*WHAT IS BEING ASKED*
Count how many lines in the records contain the word "Sexual", with case counting, and give only that number.

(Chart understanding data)

————

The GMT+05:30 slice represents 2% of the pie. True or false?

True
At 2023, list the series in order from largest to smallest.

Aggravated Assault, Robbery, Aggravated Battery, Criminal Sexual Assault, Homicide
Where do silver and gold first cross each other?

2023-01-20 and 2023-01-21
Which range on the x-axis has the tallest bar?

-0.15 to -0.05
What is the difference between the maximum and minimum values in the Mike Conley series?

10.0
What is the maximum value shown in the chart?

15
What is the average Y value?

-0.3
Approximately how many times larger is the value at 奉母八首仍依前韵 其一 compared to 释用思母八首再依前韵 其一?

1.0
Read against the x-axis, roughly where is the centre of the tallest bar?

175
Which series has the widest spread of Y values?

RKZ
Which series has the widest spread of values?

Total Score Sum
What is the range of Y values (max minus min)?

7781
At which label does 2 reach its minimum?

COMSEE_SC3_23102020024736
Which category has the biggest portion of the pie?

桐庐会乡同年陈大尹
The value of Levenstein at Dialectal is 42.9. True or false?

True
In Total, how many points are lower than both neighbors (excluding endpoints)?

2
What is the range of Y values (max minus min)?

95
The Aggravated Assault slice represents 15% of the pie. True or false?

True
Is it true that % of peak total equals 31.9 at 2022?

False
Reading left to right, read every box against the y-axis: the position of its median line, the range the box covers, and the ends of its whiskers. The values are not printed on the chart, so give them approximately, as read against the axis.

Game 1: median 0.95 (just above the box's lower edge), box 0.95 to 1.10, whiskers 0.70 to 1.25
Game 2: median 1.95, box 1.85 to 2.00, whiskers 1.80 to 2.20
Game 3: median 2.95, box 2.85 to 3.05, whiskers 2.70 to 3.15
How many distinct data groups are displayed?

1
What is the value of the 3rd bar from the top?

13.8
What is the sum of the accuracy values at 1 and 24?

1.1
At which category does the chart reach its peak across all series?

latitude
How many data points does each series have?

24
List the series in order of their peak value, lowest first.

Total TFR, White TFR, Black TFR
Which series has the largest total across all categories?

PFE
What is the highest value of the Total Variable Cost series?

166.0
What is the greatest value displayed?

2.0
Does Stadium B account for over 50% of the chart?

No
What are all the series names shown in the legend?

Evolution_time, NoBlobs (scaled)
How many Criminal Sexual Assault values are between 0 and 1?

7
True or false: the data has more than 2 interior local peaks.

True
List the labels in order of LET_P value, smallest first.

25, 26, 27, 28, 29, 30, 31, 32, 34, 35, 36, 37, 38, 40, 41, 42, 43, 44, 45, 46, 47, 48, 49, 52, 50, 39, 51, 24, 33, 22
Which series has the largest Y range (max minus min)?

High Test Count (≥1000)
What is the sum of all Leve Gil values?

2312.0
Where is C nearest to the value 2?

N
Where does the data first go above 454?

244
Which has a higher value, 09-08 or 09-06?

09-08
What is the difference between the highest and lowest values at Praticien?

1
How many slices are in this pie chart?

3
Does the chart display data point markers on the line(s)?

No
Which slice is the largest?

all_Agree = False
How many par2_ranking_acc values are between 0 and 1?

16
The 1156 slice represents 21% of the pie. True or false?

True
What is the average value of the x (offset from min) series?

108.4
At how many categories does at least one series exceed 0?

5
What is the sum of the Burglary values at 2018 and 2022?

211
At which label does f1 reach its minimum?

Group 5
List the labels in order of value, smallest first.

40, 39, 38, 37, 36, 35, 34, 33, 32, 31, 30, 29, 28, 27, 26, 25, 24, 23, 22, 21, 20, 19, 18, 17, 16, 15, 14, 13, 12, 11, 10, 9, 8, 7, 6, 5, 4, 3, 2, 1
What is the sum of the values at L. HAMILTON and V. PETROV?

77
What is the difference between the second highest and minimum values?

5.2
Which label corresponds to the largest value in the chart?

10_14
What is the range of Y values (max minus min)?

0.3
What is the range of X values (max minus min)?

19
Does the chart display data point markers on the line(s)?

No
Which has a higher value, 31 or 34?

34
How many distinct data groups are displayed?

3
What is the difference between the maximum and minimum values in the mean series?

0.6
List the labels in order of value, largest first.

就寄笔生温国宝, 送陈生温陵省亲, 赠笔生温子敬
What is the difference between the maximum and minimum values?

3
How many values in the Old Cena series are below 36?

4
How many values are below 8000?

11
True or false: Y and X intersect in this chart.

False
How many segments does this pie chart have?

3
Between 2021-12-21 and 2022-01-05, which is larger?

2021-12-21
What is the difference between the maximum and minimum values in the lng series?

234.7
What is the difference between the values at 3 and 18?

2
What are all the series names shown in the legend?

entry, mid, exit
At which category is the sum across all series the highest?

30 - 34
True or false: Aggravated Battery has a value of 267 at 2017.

————

*RESULT OF THIS EXERCISE*
2